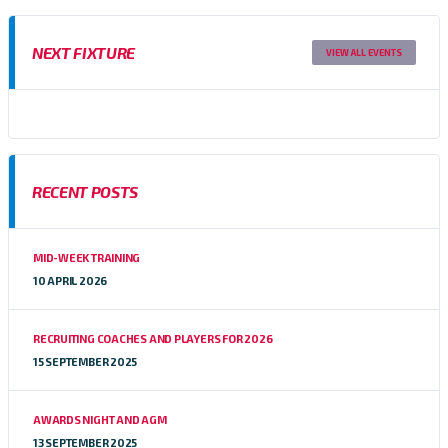
NEXT FIXTURE
VIEW ALL EVENTS
RECENT POSTS
MID-WEEK TRAINING
10 APRIL 2026
RECRUITING COACHES AND PLAYERS FOR 2026
15 SEPTEMBER 2025
AWARDS NIGHT AND AGM
13 SEPTEMBER 2025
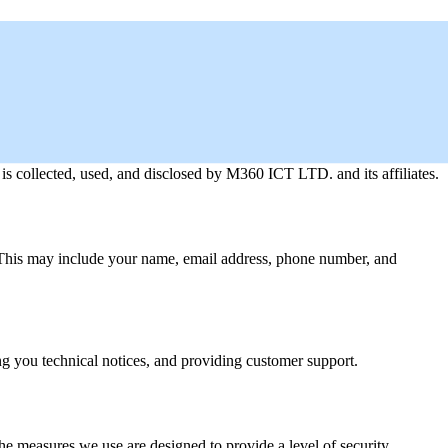
s collected, used, and disclosed by M360 ICT LTD. and its affiliates.
. This may include your name, email address, phone number, and
ng you technical notices, and providing customer support.
he measures we use are designed to provide a level of security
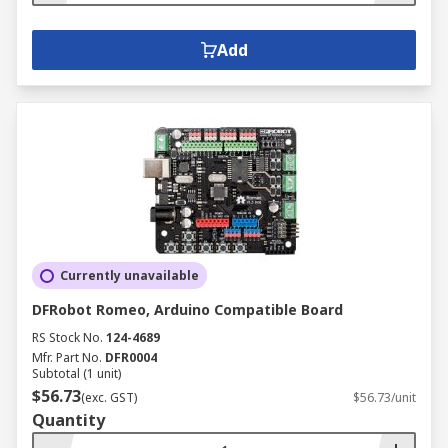
Add
Currently unavailable
DFRobot Romeo, Arduino Compatible Board
RS Stock No.
124-4689
Mfr. Part No.
DFR0004
Subtotal (1 unit)
$56.73
(exc. GST)
$56.73/unit
Quantity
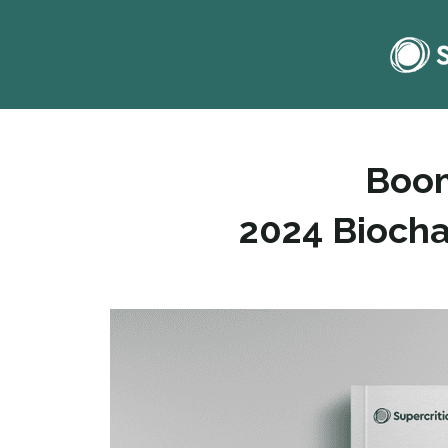
Boom
2024 Biocha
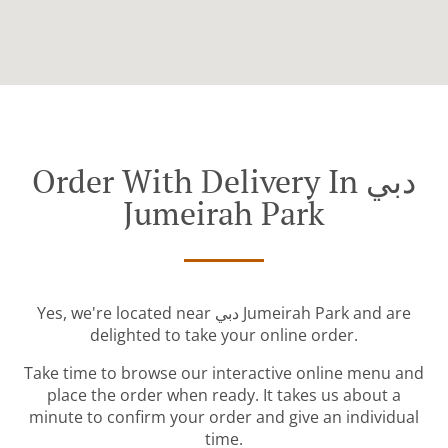
Order With Delivery In دبي
Jumeirah Park
Yes, we're located near دبي Jumeirah Park and are
delighted to take your online order.
Take time to browse our interactive online menu and
place the order when ready. It takes us about a
minute to confirm your order and give an individual
time.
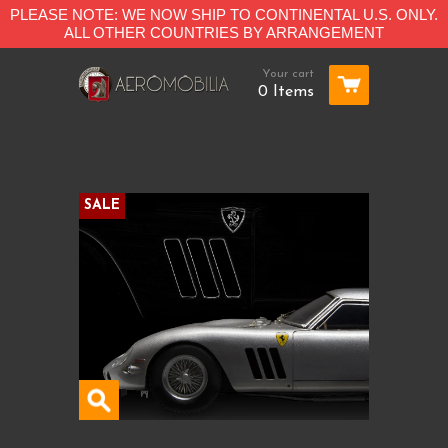
PLEASE NOTE: WE NOW SHIP TO CONTINENTAL U.S. ONLY.
ALL OTHER COUNTRIES BY ARRANGEMENT
Your cart
0 Items
SALE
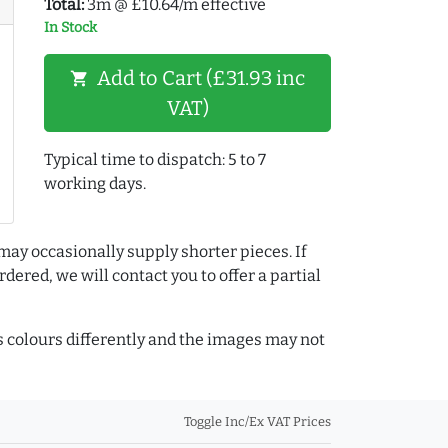
Total:
3m @ £10.64/m effective
In Stock
Add to Cart (£31.93 inc
shopping_cart
VAT)
Typical time to dispatch: 5 to 7
working days.
may occasionally supply shorter pieces. If
dered, we will contact you to offer a partial
colours differently and the images may not
Toggle Inc/Ex VAT Prices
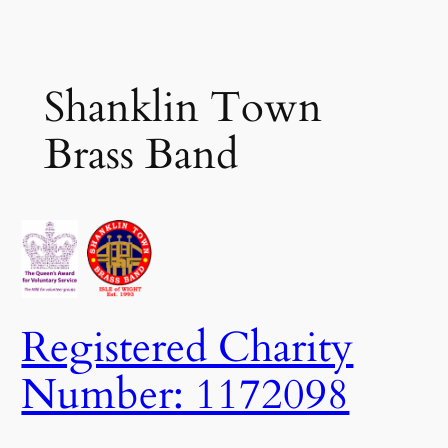
Skip
to
content
Shanklin Town
Brass Band
Registered Charity
Number: 1172098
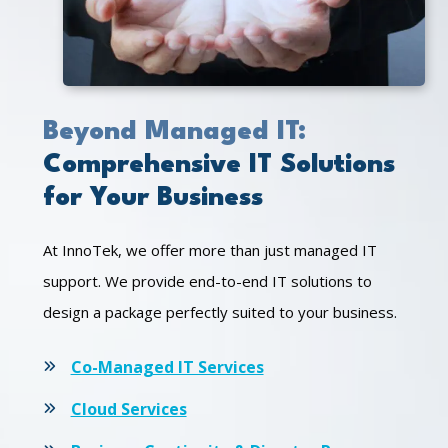
Beyond Managed IT:
Comprehensive IT Solutions
for Your Business
At InnoTek, we offer more than just managed IT
support. We provide end-to-end IT solutions to
design a package perfectly suited to your business.
Co-Managed IT Services
Cloud Services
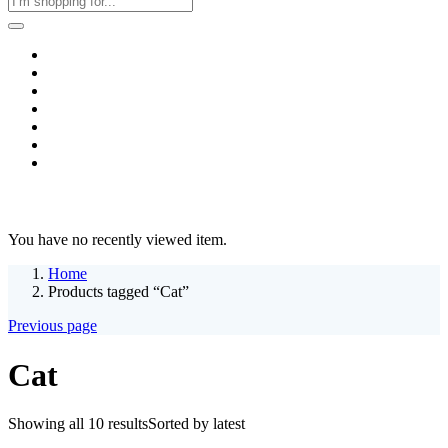
Home
Business & Corporate
Shop
Contact
FAQs
+2011103780048
Blog
Recent Viewed
You have no recently viewed item.
Home
Products tagged “Cat”
Previous page
Cat
Showing all 10 results
Sorted by latest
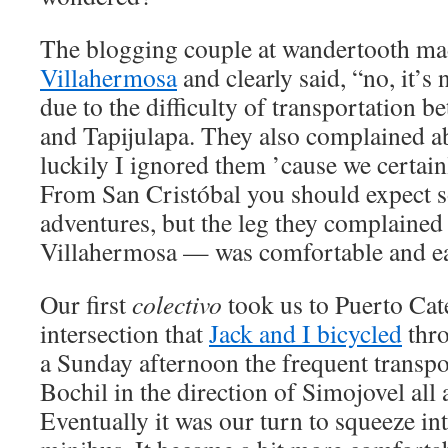
The blogging couple at wandertooth ma
Villahermosa
and clearly said, “no, it’s 
due to the difficulty of transportation 
and Tapijulapa. They also complained ab
luckily I ignored them ’cause we certain
From San Cristóbal you should expect s
adventures, but the leg they complaine
Villahermosa — was comfortable and eas
Our first
colectivo
took us to Puerto Cat
intersection that
Jack and I bicycled
thro
a Sunday afternoon the frequent transp
Bochil in the direction of Simojovel all a
Eventually it was our turn to squeeze i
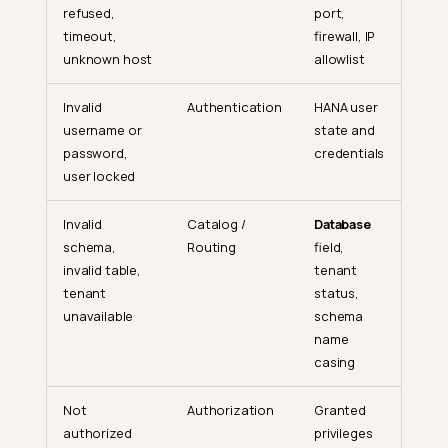
refused,
port,
timeout,
firewall, IP
unknown host
allowlist
Invalid
Authentication
HANA user
username or
state and
password,
credentials
user locked
Invalid
Catalog /
Database
schema,
Routing
field,
invalid table,
tenant
tenant
status,
unavailable
schema
name
casing
Not
Authorization
Granted
authorized
privileges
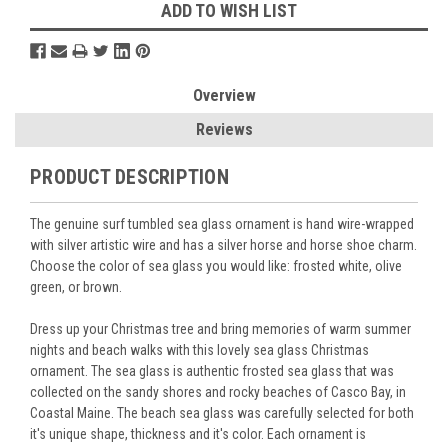
ADD TO WISH LIST
Overview
Reviews
PRODUCT DESCRIPTION
The genuine surf tumbled sea glass ornament is hand wire-wrapped
with silver artistic wire and has a silver horse and horse shoe charm.
Choose the color of sea glass you would like: frosted white, olive
green, or brown.
Dress up your Christmas tree and bring memories of warm summer
nights and beach walks with this lovely sea glass Christmas
ornament. The sea glass is authentic frosted sea glass that was
collected on the sandy shores and rocky beaches of Casco Bay, in
Coastal Maine. The beach sea glass was carefully selected for both
it's unique shape, thickness and it's color. Each ornament is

What to work on = Would you please output only the lines from the start of the material above up to and including the line with "s collected, used, and", exactly as they appear and without pictures?

Solution below =
NEXT FIXTURE
VIEW ALL EVENTS
RECENT POSTS
MID-WEEK TRAINING
10 APRIL 2026
RECRUITING COACHES AND PLAYERS FOR 2026
15 SEPTEMBER 2025
AWARDS NIGHT AND AGM
13 SEPTEMBER 2025
s collected, used, and disclosed by M360 ICT LTD. and its affiliates.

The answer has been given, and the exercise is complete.